THE TREATMENT MARCH 20, 2010
I noted in a previous post that wavering House members represent districts that have the most to gain from health reform. Thanks to my colleague Louis Woynarowski, we can see this in mapped form. He mapped uninsurance rates for every district represented by a wavering House member, as listed in FiredogLake's invaluable whip count. Each district is shaded to represent the percentage of nonelderly people who lack health coverage. The data comes from the Census Bureau's 2008 American Community Survey, as reported by Genevieve Kinney and colleagues. Darker colors indicate higher numbers of uninsured. Members' votes on the original House bill are indicated by a "Y" or an "N" superimposed over their districts.
(Click here to see a higher-resolution version of the map.)
Things look a little clunky, but two critical patterns are clear.
First, uninsurance is generally much higher in these districts than in the nation as a whole. Average uninsurance rates across all 435 districts is 17.0 percent. Most wavering members represent districts with markedly higher rates of non-coverage.
Second, there are pronounced regional differences.
Wavering northeastern members tend to represent districts with relatively mild uninsurance rates. Scott Brown’s implicit question: “What’s in it for us?” may most telling for these members.
Those from the Southwest and southern Texas represent districts with very high uninsurance rates, though many of these districts include large numbers of unauthorized immigrants who would not benefit from the current bill. In some ways, I am most sympathetic to these legislators, whose constituents have a legitimate beef in the absence of immigration reform.
Most remaining wavering members represent a broad swath of Appalachia and the deep South. This last, large group--roughly spanning Oklahoma, Arkansas, Mississippi, Georgia, North Carolina--represent districts with very high rates of noncoverage, in some cases more than 1/3 of the entire population. This is the bloc of representatives most hostile to health reform, and the group that stands the most to gain if this bill actually passes despite their own “No” vote.
Consider Dan Boren’s district in Oklahoma. According to calculations performed by the Energy and Commerce Committee , health care reform would extend insurance coverage to more than 135,000 constituents. It would provide tax credits to tens of thousands more, while guaranteeing that more than 21,000 people with preexisting conditions can obtain coverage. Boren opposes the bill.
Then there is Arkansas’s Marion Berry. The same calculations indicate that health care reform would extend insurance coverage to 83,500 of his constituents, and that 15,000 people with preexisting conditions would be guaranteed coverage. Health care reform would extend insurance coverage to 78,000 of Heath Shuler’s North Carolina constituents, too, while guaranteeing coverage to 14,500 people with preexisting conditions. Berry and Shuler oppose the bill. Then there are Mike Ross, Travis Childers, and many others.
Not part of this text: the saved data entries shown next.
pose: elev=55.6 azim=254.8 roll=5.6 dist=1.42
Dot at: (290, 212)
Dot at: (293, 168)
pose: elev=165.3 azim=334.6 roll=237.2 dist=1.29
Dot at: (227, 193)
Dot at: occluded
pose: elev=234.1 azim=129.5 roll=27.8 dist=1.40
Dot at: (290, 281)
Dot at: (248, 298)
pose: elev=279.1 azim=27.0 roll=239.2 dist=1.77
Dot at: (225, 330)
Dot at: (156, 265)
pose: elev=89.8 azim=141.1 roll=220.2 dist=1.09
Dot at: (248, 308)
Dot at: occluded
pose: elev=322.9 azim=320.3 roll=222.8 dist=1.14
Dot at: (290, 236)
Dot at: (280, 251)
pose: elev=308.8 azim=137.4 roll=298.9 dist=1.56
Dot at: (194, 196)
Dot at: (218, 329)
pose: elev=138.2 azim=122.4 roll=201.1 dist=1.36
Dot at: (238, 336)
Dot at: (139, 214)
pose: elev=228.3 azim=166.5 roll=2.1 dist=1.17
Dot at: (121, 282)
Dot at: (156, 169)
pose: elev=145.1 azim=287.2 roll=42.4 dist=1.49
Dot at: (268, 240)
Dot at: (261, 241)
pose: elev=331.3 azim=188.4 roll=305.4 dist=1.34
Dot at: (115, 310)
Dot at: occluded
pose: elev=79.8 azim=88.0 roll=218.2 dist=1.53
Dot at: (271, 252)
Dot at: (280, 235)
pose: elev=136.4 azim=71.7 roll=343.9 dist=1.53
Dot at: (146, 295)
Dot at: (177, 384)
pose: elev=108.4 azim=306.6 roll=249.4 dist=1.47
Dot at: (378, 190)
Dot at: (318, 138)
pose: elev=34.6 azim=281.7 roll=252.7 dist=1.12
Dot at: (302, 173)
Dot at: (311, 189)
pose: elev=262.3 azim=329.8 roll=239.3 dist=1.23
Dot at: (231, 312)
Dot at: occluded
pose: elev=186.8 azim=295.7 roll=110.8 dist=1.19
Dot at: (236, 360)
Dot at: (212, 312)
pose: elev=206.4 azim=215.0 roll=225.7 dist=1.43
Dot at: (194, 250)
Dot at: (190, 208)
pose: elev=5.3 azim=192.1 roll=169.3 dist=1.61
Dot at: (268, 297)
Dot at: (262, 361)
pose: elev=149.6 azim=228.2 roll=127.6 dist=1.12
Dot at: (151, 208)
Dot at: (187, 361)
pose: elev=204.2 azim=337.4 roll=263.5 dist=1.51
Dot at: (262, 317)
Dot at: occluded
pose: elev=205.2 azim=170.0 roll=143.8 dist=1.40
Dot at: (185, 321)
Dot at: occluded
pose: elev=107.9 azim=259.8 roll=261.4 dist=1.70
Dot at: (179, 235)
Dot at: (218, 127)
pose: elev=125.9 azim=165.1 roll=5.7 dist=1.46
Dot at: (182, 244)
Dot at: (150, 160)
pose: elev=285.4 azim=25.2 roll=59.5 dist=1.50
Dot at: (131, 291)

Perhaps most inexcusable is another likely “NO” vote. Artur Davis. His Alabama district is one of the nation’s safest and poorest. Health care reform would extend insurance coverage to an estimated 61,500 of his constituents. It would provide especially large tax credits and other benefits to literally hundreds of thousands of people. Davis wants to be governor, and apparently believes that a “No” vote on health reform will help this effort. It won’t.
The list goes on, but the point is clear. Passing this bill will help millions of Americans, despite the best efforts of their own elected representatives. Thank goodness, the President and Speaker Pelosi have apparently found the votes they needed. Still, it’s the tough votes that test the content of politicians’ character. By the looks of that map, more than a few men and women in the United States Congress will fail that test tomorrow.